Stewart's Estate

278 Pa. 318 | Pa. | 1924

Per Curiam,

This is an appeal from an order of the orphans’ court denying a petition for specific performance of a contract, and dismissing exceptions to rulings on requests for findings of law and fact.

October 1,1904, A. B. Coleman, the petitioner, entered into a contract with Amos Stewart and wife, whereby they covenanted to convey to him, for an agreed price, a certain tract of coal, together with mining rights and privileges, the purchase money to be paid or secured by *320October 1, 1905. Until October, 1908, Coleman periodically made advance payments of interest on the whole purchase price, and thus procured an extension of the time for payment; but from the latter date until the filing of the present bill, in March, 1919, nothing was done by either of the parties. During this eleven-year interval, according to the findings of the chancellor, the value of the coal under the premises involved rose from $18 to $45 per acre, and in 1916, while the petitioner slept on his rights, Amos Stewart died, leaving a will in which he devised the property to his son, G. G. Stewart. The chancellor found that the testator, for some years prior to his death, believed and repeatedly declared the agreement here sought to be enforced was no longer extant, and that he was the absolute owner of the coal.
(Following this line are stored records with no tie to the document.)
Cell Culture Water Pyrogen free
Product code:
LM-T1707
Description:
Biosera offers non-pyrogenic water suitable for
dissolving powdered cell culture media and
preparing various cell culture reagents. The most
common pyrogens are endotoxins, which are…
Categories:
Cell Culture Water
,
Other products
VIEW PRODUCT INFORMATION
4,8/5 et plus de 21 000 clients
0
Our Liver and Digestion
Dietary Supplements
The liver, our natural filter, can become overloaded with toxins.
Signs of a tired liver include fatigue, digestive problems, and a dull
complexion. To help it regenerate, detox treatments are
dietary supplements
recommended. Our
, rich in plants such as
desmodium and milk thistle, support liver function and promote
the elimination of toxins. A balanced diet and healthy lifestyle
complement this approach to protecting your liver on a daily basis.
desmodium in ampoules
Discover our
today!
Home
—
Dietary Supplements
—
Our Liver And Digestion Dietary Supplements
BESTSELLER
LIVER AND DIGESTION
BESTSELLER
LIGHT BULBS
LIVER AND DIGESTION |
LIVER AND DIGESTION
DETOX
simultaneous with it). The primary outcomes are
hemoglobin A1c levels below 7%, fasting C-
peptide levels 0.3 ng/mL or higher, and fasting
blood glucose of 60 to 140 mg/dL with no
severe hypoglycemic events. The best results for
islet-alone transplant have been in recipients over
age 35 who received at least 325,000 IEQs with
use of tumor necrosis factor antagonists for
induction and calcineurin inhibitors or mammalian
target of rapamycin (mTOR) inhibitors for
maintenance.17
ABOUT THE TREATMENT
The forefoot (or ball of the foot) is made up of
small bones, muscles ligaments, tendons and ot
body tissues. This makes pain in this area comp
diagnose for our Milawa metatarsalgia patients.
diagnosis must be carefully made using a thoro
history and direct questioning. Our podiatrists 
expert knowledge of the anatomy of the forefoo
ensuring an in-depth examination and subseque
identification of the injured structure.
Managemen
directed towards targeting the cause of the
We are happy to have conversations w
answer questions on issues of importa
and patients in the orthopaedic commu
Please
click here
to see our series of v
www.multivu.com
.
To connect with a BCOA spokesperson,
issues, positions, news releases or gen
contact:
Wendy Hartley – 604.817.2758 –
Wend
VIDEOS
The court below denied equitable relief, on the ground that the vendee was guilty of gross laches and had completely abandoned all rights under the agreement long before the presentation of his petition, which the chancellor thought was inspired by the sudden rise in value of the lands for which he asked a conveyance.

After examining the numerous matters complained of, we are not convinced of any reversible error. The language used by us in McGrew v. Foster, 113 Pa. 642, 649, 650, is applicable to this case. There it was said: “A vendee......cannot experiment with his purchase; he will not be allowed to pursue a course of conduct calculated to mislead the vendor into the belief that the contract is abandoned, and, when the development of the resources of the country makes it his interest, to demand performance. Lapse of time, change of circumstances, and indifference on the part of a vendee of land, are circumstances to induce a chancellor to refuse a decree of specific performance: Patterson v. Martz, 8 Watts 374. ‘If a party seeking execution has been guilty of gross laches, or has been inexcusably negligent in performing the contract on his part, or if, in the intermediate period, there has arisen a material change of circumstances af*321fecting the rights, interests and obligations of the parties, a court of equity will refuse to decree a specific performance.’ This rule is held with more strictness against a party out of possession: Russell y. Baughman, 94 Pa. 400.”

The assignments are overruled, and the decree is affirmed, at cost of appellant.